Scalability is a system’s ability to absorb growing load without falling over, by adding resources in proportion to the demand. There are two broad ways to scale. Vertical scaling means moving to a bigger machine: more CPU, more memory, faster disks. Horizontal scaling means adding more machines and spreading the work across them. Vertical scaling is simple but hits a hard ceiling, the largest machine money can buy; horizontal scaling has no such ceiling, which is why distributed systems exist.

Horizontal scale is the payoff distributed systems are built to deliver, but it is not free. Once work is spread across many machines, those machines must coordinate, and coordination introduces the consistency and ordering problems that the rest of this part of the library is about. A design that scales the request-handling tier to thousands of nodes can still be bottlenecked by a single shared database or a single coordination service behind it.

Amazon’s Builders’ Library article “Avoiding overload in distributed systems by putting the smaller service in control” illustrates a scaling hazard that only appears at large fleet sizes. Author Joe Magerramov notes that in many systems “the size of the data plane fleet exceeds the size of the control plane fleet, frequently by a factor of 100 or more.” When a vast fleet of clients all call a much smaller backend, an “unexpected shift in the calling pattern of the data plane can increase the load on the control plane to the point of overloading it” and trigger a cascading failure.

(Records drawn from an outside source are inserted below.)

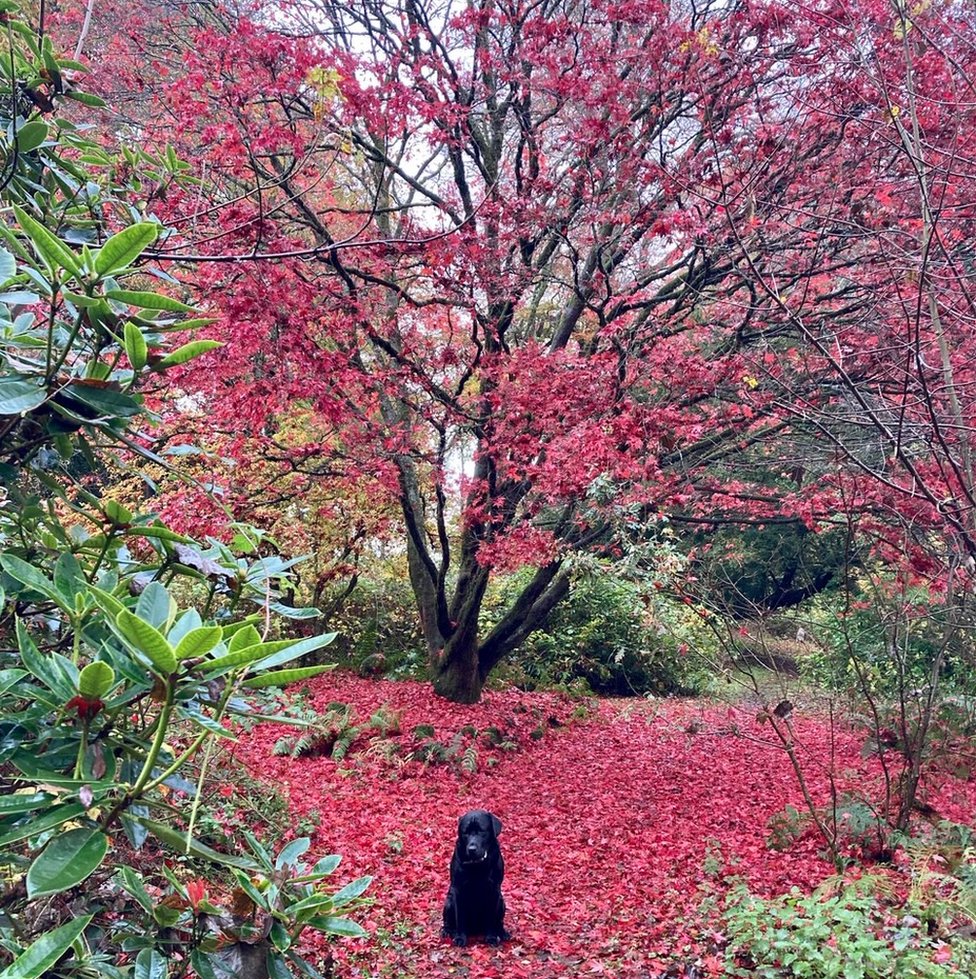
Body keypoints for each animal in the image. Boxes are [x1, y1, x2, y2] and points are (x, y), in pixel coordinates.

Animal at [440, 808, 508, 944]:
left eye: (482, 831)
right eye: (465, 832)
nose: (471, 849)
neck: (477, 864)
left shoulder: (494, 890)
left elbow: (491, 918)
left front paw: (491, 937)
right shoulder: (458, 890)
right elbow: (460, 918)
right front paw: (460, 938)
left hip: (501, 902)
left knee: (499, 922)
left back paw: (502, 933)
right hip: (449, 902)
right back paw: (447, 931)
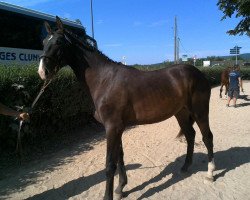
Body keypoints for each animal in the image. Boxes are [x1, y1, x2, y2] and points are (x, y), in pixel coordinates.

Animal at [37, 17, 215, 200]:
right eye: (43, 42)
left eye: (59, 42)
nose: (43, 71)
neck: (104, 80)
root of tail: (198, 73)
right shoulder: (117, 128)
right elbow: (119, 157)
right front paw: (121, 188)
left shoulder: (112, 127)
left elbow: (110, 164)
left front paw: (108, 196)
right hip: (181, 113)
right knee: (190, 135)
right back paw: (185, 167)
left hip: (200, 112)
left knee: (207, 137)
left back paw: (210, 174)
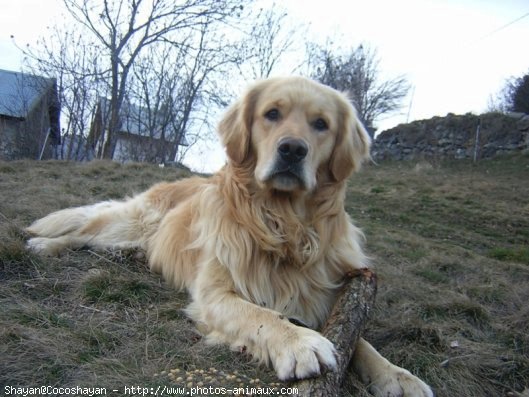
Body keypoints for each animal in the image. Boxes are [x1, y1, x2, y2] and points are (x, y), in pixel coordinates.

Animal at [26, 76, 434, 394]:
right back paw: (44, 243)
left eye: (321, 124)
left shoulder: (323, 293)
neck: (282, 223)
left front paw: (397, 375)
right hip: (131, 222)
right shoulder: (214, 292)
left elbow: (360, 341)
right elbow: (261, 315)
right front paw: (299, 342)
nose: (292, 149)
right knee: (83, 231)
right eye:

The article’s remedies, such as inverting the control flow so the smaller fleet initiates contact, show that scalability is not just about adding hardware. It is about designing the interactions between components so that growth in one part does not overwhelm another. Good scalability means the system’s capacity grows roughly linearly with the resources added, while the coordination overhead is kept from growing faster than the work it coordinates.